» WHAT THE TASK ASKS:
Each line of the material below that holds the word "right" needs to be copied.

» TASK INPUT:
--- START ---

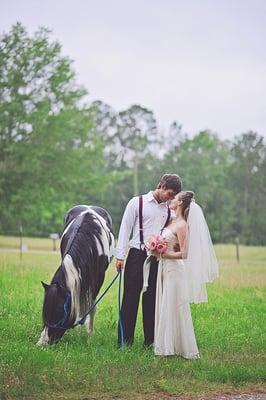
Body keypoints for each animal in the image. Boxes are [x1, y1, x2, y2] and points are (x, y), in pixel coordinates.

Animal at [36, 206, 114, 344]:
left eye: (58, 310)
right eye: (45, 310)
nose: (45, 341)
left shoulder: (99, 278)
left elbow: (92, 306)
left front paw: (90, 336)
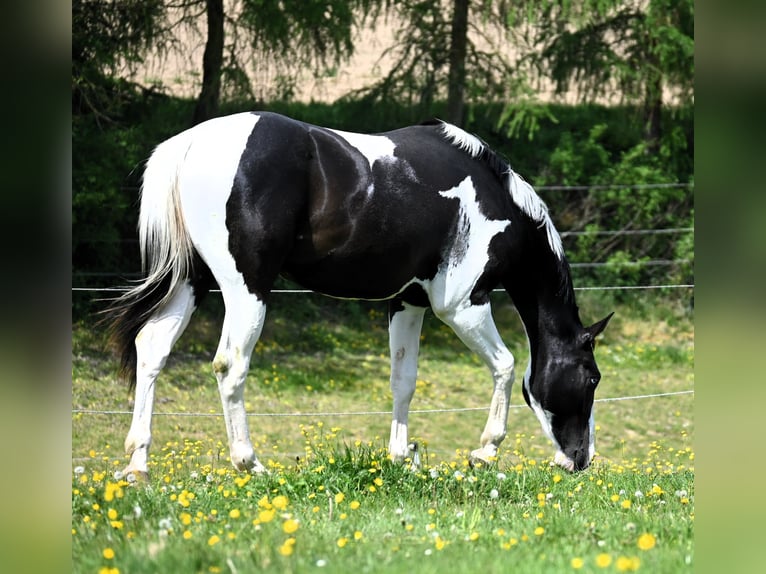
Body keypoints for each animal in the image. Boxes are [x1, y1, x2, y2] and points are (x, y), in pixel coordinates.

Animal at [107, 111, 612, 479]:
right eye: (591, 378)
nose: (581, 460)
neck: (492, 197)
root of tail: (190, 144)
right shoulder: (462, 305)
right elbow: (506, 367)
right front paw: (485, 451)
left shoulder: (408, 302)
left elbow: (403, 379)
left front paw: (401, 456)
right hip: (245, 290)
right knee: (230, 366)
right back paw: (250, 463)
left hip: (191, 281)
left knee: (152, 350)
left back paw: (137, 465)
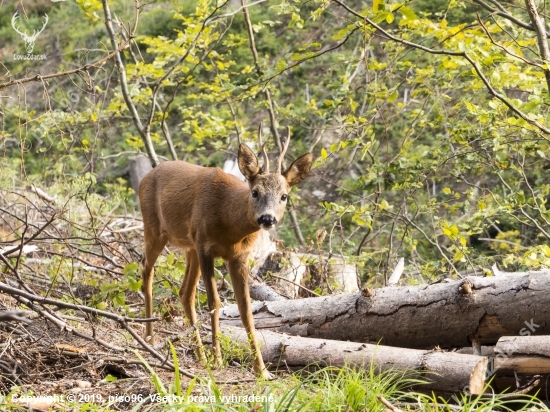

--- END ---

» REPLY TO THE TASK:
right eye: (45, 310)
right eye: (591, 378)
right shoulder: (462, 305)
right elbow: (506, 367)
right front paw: (485, 451)
right hip: (245, 290)
right knee: (230, 366)
right back paw: (250, 463)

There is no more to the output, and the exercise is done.